Really interesting lecture from the Art in Context series run by Dean Kenning. About diagrams as a methodology. Diagrams being ‘synoptic’ – you see everything at once. How we think in terms of a diagram creating order but there is not necessarily an order.
A timeline is the most basic diagram. It spatialises time.
Diagrams like timelines use metaphors to do with directions of travel – we say ‘go forward’ ‘go back’ – arrows towards some kind of end point.
This joined up with Jonathan’s lecture for me about the reflective process as a cyclical plan – reflect, plan, achieve, observe > new question now, reflect, plan, achieve, observe etc. Rinse and repeat. And how that is problematic with art because ‘continual progress’ and a ‘final end point’ is deceiving. It looks more like messy, tangential, zig-zagging. Rito’s ‘radical incompleteness’.
Dean Kenning showed us some examples of timelines that demonstrate that they are always …that word ‘partial’ again…always selecting, never neutral.
Joseph Priestley’s New Chart of History – (1769?) – a view of the history of the world from the point of view of the Empire. Alfred Barr’s graphic of the relationships that make up – in his view – the story of Modern Art. As the founder of MOMA NY he should know – but like all custodians of artwork he is partial, selective.
(Note to self here – to check out ‘System’s Theory’. And the Zeno Paradox – where you are only ever halfway to a point, always halfway to another point etc to infinity.)

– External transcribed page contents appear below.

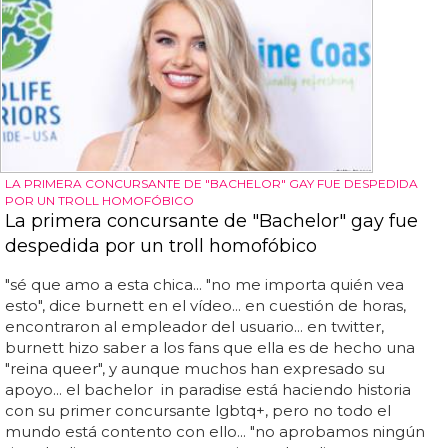
LA PRIMERA CONCURSANTE DE "BACHELOR" GAY FUE DESPEDIDA
POR UN TROLL HOMOFÓBICO
La primera concursante de "Bachelor" gay fue
despedida por un troll homofóbico
"sé que amo a esta chica... "no me importa quién vea
esto", dice burnett en el vídeo... en cuestión de horas,
encontraron al empleador del usuario... en twitter,
burnett hizo saber a los fans que ella es de hecho una
"reina queer", y aunque muchos han expresado su
apoyo... el bachelor in paradise está haciendo historia
con su primer concursante lgbtq+, pero no todo el
mundo está contento con ello... "no aprobamos ningún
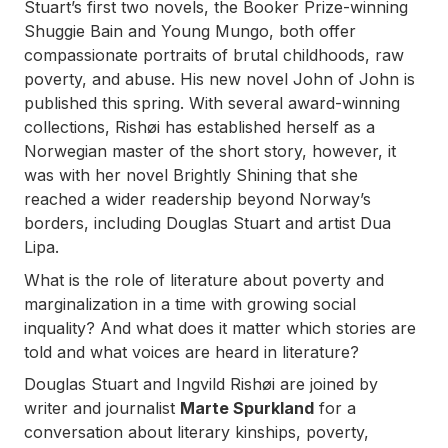
Stuart’s first two novels, the Booker Prize-winning
Shuggie Bain
and
Young Mungo
, both offer
compassionate portraits of brutal childhoods, raw
poverty, and abuse. His new novel
John of John
is
published this spring. With several award-winning
collections, Rishøi has established herself as a
Norwegian master of the short story, however, it
was with her novel
Brightly Shining
that she
reached a wider readership beyond Norway’s
borders, including Douglas Stuart and artist Dua
Lipa.
What is the role of literature about poverty and
marginalization in a time with growing social
inquality? And what does it matter which stories are
told and what voices are heard in literature?
Douglas Stuart and Ingvild Rishøi are joined by
writer and journalist
Marte Spurkland
for a
conversation about literary kinships, poverty,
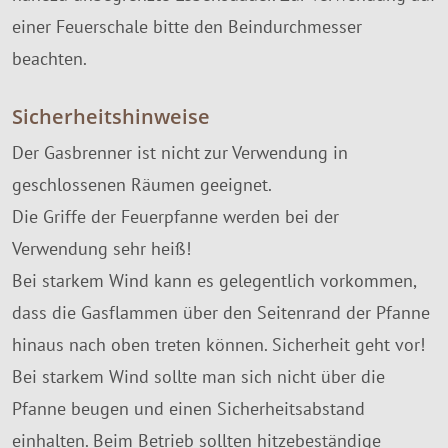
einer Feuerschale bitte den Beindurchmesser
beachten.
Sicherheitshinweise
Der Gasbrenner ist nicht zur Verwendung in
geschlossenen Räumen geeignet.
Die Griffe der Feuerpfanne werden bei der
Verwendung sehr heiß!
Bei starkem Wind kann es gelegentlich vorkommen,
dass die Gasflammen über den Seitenrand der Pfanne
hinaus nach oben treten können. Sicherheit geht vor!
Bei starkem Wind sollte man sich nicht über die
Pfanne beugen und einen Sicherheitsabstand
einhalten. Beim Betrieb sollten hitzebeständige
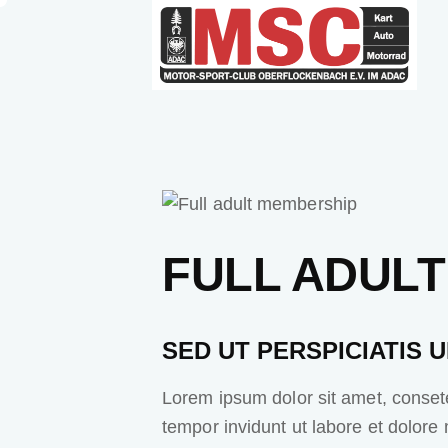
$45.00
FULL ADUL
SED UT PERSPICIATIS 
Lorem ipsum dolor sit amet, conset
tempor invidunt ut labore et dolore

So anyway. No arrow. Just the rewriting of a story in particular and personal terms.
What to take from this?
The above messy timeline of my own. I notice I didn’t place my now in art history terms, just in terms of my journey and what got me here now. All the influences that make up me. Looking at it again I see that I have blown some things up and minimised other events and I guess this would look completely different say 5 or 10 years ago. I feel excited about what things will become important and prominent in the next 5 or 10 years time. I have no idea.